Hiçbir Şey Normal Değil, bir şirket hikâyesinin ötesinde, günümüzün yatırım estetiği, doğa sömürüsü ve gösteri toplumu üzerine güçlü bir alegori. Herhangi bir isim vermeden ya da hedef göstermeden, sadece “göstererek” — daha doğrusu “hissettirerek” — seyirciyi bu sömürü düzeninin içine çekiyor. Bu anlatım tarzı, izleyiciye boşluklar bırakıyor; bilgiyi değil, sezgiyi önceliyor. Ve belki de tam da bu yüzden, çok daha derinden etkiliyor. Bir belgesel değil, bir çürüme ritüeli. Bir suç duyurusu değil, mekânsal bir ağıt. Özçelik’in Hiçbir Şey Normal Değil’i, izleyeni yalnızca görmekle kalmaya değil, duymaya, hatırlamaya, hatta utanmaya çağırıyor.

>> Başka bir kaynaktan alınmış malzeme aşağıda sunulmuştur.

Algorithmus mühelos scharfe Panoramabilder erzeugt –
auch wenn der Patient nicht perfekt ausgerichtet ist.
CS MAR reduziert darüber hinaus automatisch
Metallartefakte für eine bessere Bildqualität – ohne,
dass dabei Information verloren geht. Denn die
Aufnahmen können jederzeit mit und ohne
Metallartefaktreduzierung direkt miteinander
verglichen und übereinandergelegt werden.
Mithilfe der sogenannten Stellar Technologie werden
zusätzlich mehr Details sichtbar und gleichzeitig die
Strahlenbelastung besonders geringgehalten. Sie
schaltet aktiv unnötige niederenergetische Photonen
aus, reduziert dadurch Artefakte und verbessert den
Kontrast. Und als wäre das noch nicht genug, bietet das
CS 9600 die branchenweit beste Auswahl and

E Blok Daire 5 (Yön. Çağla Gillis, 2024)
Çağla Gillis’in yönettiği E Blok Daire 5, bir dönüş belgeseli değil, bir dönüşsüzlüğün belgeseli. Kamera yalnızca dış dünyaya değil, yönetmenin iç dünyasına da dönük. Avusturya’da üniversite eğitimi için yaşayan genç bir kadının izole yurt odasında, sessizliğin bile yankılandığı bir yalnızlık haliyle başlıyor film. Oda neredeyse tüm duygulardan arındırılmış gibi; sade, soğuk, mesafeli. Tam da Çağla’nın ruh hâli gibi.
Fakat bu yalnızlık tek yönlü değil. Çağla’nın ailesi memlekette, yıllardır bitirilemeyen bir kentsel dönüşüm projesinin ortasında, kendi evlerinden edilmenin ağırlığıyla baş etmeye çalışıyor. Ne eskiye dönebilmişler, ne de yenisine kavuşabilmişler. Tam bir araf hali. Film, tam da bu iki ucu birleştiren, mekânlar üzerinden kurulan bir ruh bölünmüşlüğüne odaklanıyor. Bir yanda her sabah yabancı bir ülkede uyanan genç bir kadın, öte yanda toprağına, eşyasına, köklerine tutunmaya çalışan bir aile.
Film boyunca araya giren eski videolar, çocukluk fotoğrafları, telefondan gelen ses kayıtları yalnızca nostalji değil, aynı zamanda birer parçalanmışlık işareti. Çağla’nın bedeni yabancı bir coğrafyada olabilir ama zihni ve kalbi hâlâ E Blok Daire 5’in yıkık duvarları arasında dolanıyor. Bir zamanlar hep birlikte sıkış tepiş yaşadıkları odalar, şimdi hem yokluk hem aidiyetin sembolü hâline gelmiş. Yönetmen, belgesel boyunca bu iki ayrı alanı birleştirmeye çalışmıyor; aksine bölünmüşlüğün kendisini tema olarak kabulleniyor.
E Blok Daire 5, göçün yalnızca bir yer değiştirme değil, aynı zamanda bir kimlik çatlağı olduğunu sessizce, büyük sözler etmeden ama derinlemesine hissettiren bir film. Belgesel, ait olamamanın, geri dönememenin ve artık hiçbir yerin tam olarak “ev” gibi hissettirmemesinin burukluğunu zarif bir şekilde kayda geçiriyor. Sonunda, Çağla’nın hikâyesi kişisel bir anlatının çok ötesine geçiyor ve parçalanmış bir kuşağın kolektif hafızasına dokunuyor.